He was highlighting a crucial trend. For years, the technology revolution was operating within the digital world – changing the way we got words, music, movies – all products that can be produced and consumed in digital form, in other words, in bits.
But now, software and the big data revolution have moved into every aspect of life – getting a taxi, a hotel room, groceries, and other kinds of physical products. And that's causing friction where the bits and bytes of the digital world meet the atoms of the real world.
Kalanick's company is taking on the world's taxi cartels and commissions. Airbnb is battling the world's hotel industry and zoning laws.
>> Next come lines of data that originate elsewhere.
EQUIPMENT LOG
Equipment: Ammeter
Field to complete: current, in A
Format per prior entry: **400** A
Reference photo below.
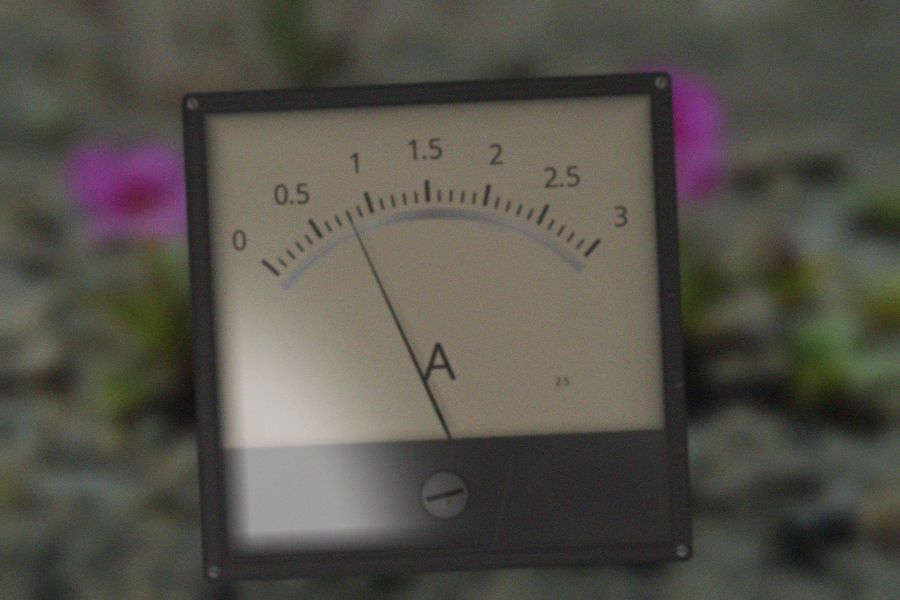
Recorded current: **0.8** A
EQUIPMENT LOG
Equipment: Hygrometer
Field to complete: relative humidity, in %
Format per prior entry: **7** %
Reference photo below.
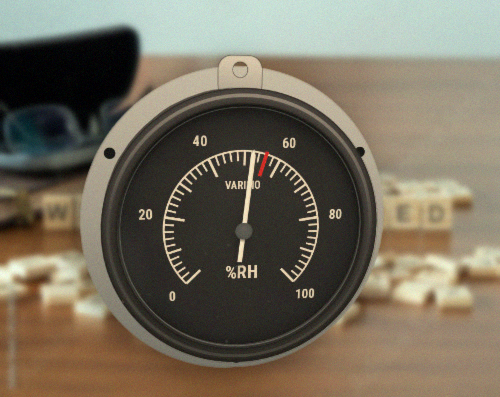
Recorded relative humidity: **52** %
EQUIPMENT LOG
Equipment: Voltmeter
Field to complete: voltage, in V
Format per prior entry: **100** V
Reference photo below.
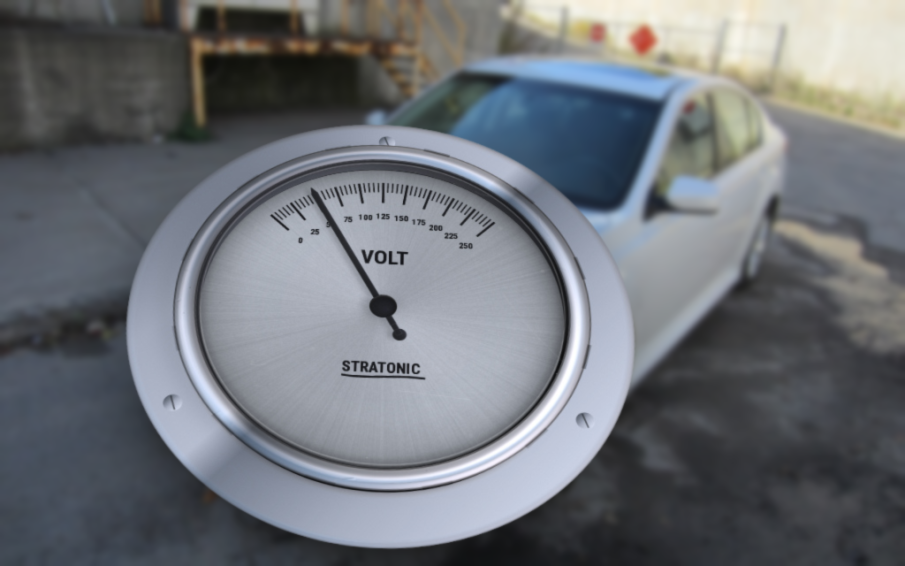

And the new global currency Bitcoin is puzzling financial regulators.
They all raise fundamental and fascinating questions about whether some of the functions governments have taken on over the past decades or centuries are necessary. But new technology shouldn’t become simply a mask to avoid paying taxes or abiding by standard rules.
Look at Airbnb, a service that allows people to rent anything from an apartment to a castle to a treehouse for a night, a week or even a month in 190 countries. Just a few weeks ago, New York State's Attorney General said that 72 percent of Airbnb’s rentals in New York City "appeared to violate" New York law.
What's more, the attorney general contends that a small percentage of Airbnb users between 2010 and 2014 accounted for a disproportionate share of the revenue. From the private rentals overall, the attorney general said, New York City may be owed some $33 million in unpaid hotel taxes. Car services like Uber and Lyft have also been met with resistance in several cities. Germany recently issued the first nationwide ban of Uber.
To help navigate this regulatory minefield, the techies even turned to a politico – Uber hired David Plouffe, Obama's former campaign manager.
Steven Strauss, a visiting professor at Princeton’s Woodrow Wilson School, says that while some aspects of this technology are troubling, these companies are forcing society to confront its regulations and to ask whether they make sense.
We would probably agree that people who we hire to drive us around ought to undergo background checks, but should the local taxi union really be able to limit the number of drivers and cars on the road in a city like New York, asks Strauss. That is about restricting competition.
Indeed, many of the regulations in place today have created mini-monopolies that allow cartels to limit competition and raise prices. That's of course bad for the consumer. Clearly, we do need regulations. But we need smart regulations that allow for innovation, new enterprises, and growth.
The greatest problem with government regulations is not that they are good or bad, but that they are eternal. Once in place, lobbies form to sustain them and they are rarely modified or eliminated.
But governments will have to come to terms with the wave of technology that is creeping into every aspect of life. Even in Germany, which takes pride in its highly regulated system, officials recently overturned the nationwide Uber ban and have created a compromise that is complex but workable.
Advanced economies like Germany and the United States always face the danger of getting sclerotic, jammed up over time with an accumulation of regulations and rules. The interests of the past and the present are well represented in politics by special interests formed to protect them. But the future has few lobbies for its cause.
Perhaps technology will change that, representing the future, injecting some dynamism into the economy, and shaking up the old way of doing things.